9.3 Maximum Likelihood Estimation (MLE)
Let us recall:
Maximum Likelihood Estimation (MLE) is a statistical approach to estimate the parameter of a statistical model. In this approach, we find the parameter values that make the observed data most probable.
Maximum Likelihood Estimation (MLE) of attribute profiles in CDM is relevant to estimatimating the most likely attribute profile for an examinee based on their responses to assessment items.
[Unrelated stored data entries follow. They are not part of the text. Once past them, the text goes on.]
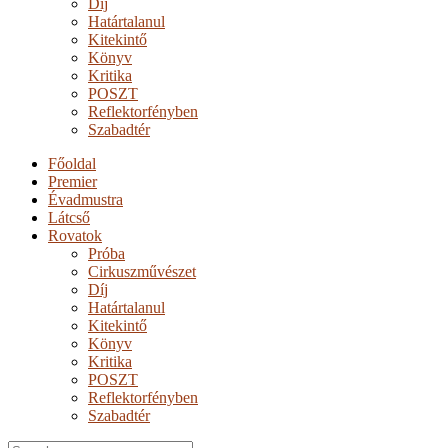
Díj
Határtalanul
Kitekintő
Könyv
Kritika
POSZT
Reflektorfényben
Szabadtér
Főoldal
Premier
Évadmustra
Látcső
Rovatok
Próba
Cirkuszművészet
Díj
Határtalanul
Kitekintő
Könyv
Kritika
POSZT
Reflektorfényben
Szabadtér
The process can be summarized as follows: - The process starts with the examinee’s responses to assessment items, which are typically designed to measure a set of cognitive attributes.
MLE relies on the likelihood function, which models the probability of an examinee’s observed item responses given different potential attribute profiles.
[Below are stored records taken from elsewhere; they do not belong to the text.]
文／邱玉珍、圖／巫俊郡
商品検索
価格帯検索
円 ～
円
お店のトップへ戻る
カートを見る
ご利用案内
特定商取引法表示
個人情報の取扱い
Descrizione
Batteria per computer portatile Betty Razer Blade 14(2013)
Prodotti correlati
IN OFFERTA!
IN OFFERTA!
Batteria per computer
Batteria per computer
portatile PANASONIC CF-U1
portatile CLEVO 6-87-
MLE seeks to find the attribute profile that maximizes the likelihood of the observed responses. In other words, it selects the profile that makes the examinee’s responses most probable.
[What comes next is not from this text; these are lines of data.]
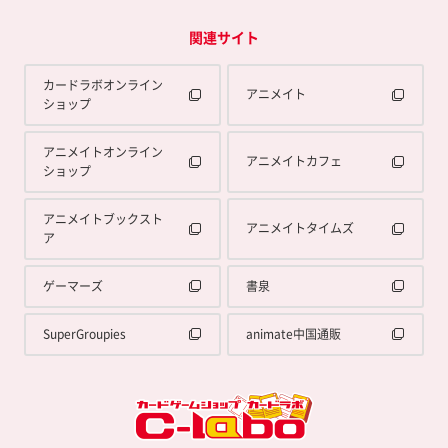
関連サイト
カードラボオンライン
アニメイト
ショップ
アニメイトオンライン
アニメイトカフェ
ショップ
アニメイトブックスト
アニメイトタイムズ
ア
ゲーマーズ
書泉
SuperGroupies
animate中国通販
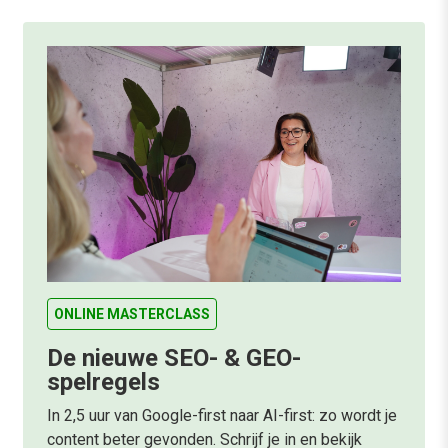
ONLINE MASTERCLASS
De nieuwe SEO- & GEO-
spelregels
In 2,5 uur van Google-first naar AI-first: zo wordt je
content beter gevonden. Schrijf je in en bekijk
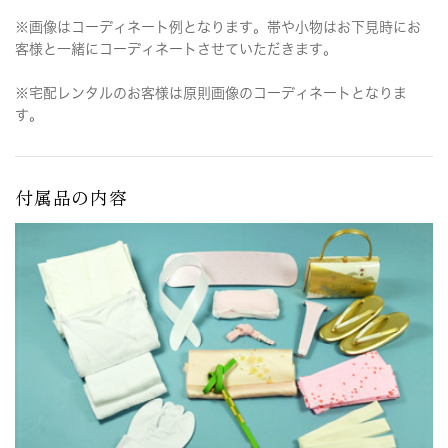
※画像はコーディネート例となります。帯や小物はお下見時にお
客様と一緒にコーディネートさせていただきます。
※宅配レンタルのお客様は原則画像のコーディネートとなりま
す。
付属品の内容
The likelihood of observing the response vector \(\mathbf{Y}_i\) for student \(i\) given attribute profile \(\mathbf{\alpha}_c\) is \[ L(\mathbf{\alpha}_c;\mathbf{Y}_i)=\prod_{j=1}^JP(Y_{ij}=1|\mathbf{\alpha}_c)^{Y_{ij}}[1-P(Y_{ij}=1|\mathbf{\alpha}_c)]^{1-Y_{ij}} \]
The log likelihood is \[ \log L(\mathbf{\alpha}_c;\mathbf{Y}_i)=\sum_{j=1}^J{Y_{ij}}\log P(Y_{ij}=1|\mathbf{\alpha}_c)+{(1-Y_{ij})}\log[1-P(Y_{ij}=1|\mathbf{\alpha}_c)] \]
The Maximum Likelihood Estimation (MLE) of attribute profile for student \(i\) is \(\mathbf{\alpha}_c\) that maximize \(L(\mathbf{\alpha}_c;\mathbf{Y}_i)\) or \(\log L(\mathbf{\alpha}_c;\mathbf{Y}_i)\).
MLE is a straightforward method to estimate the most likely attribute profile based on observed data, however, it often shows sensitivity to sparse data. Also, it is a completely data driven process and do not incorporates any prior information.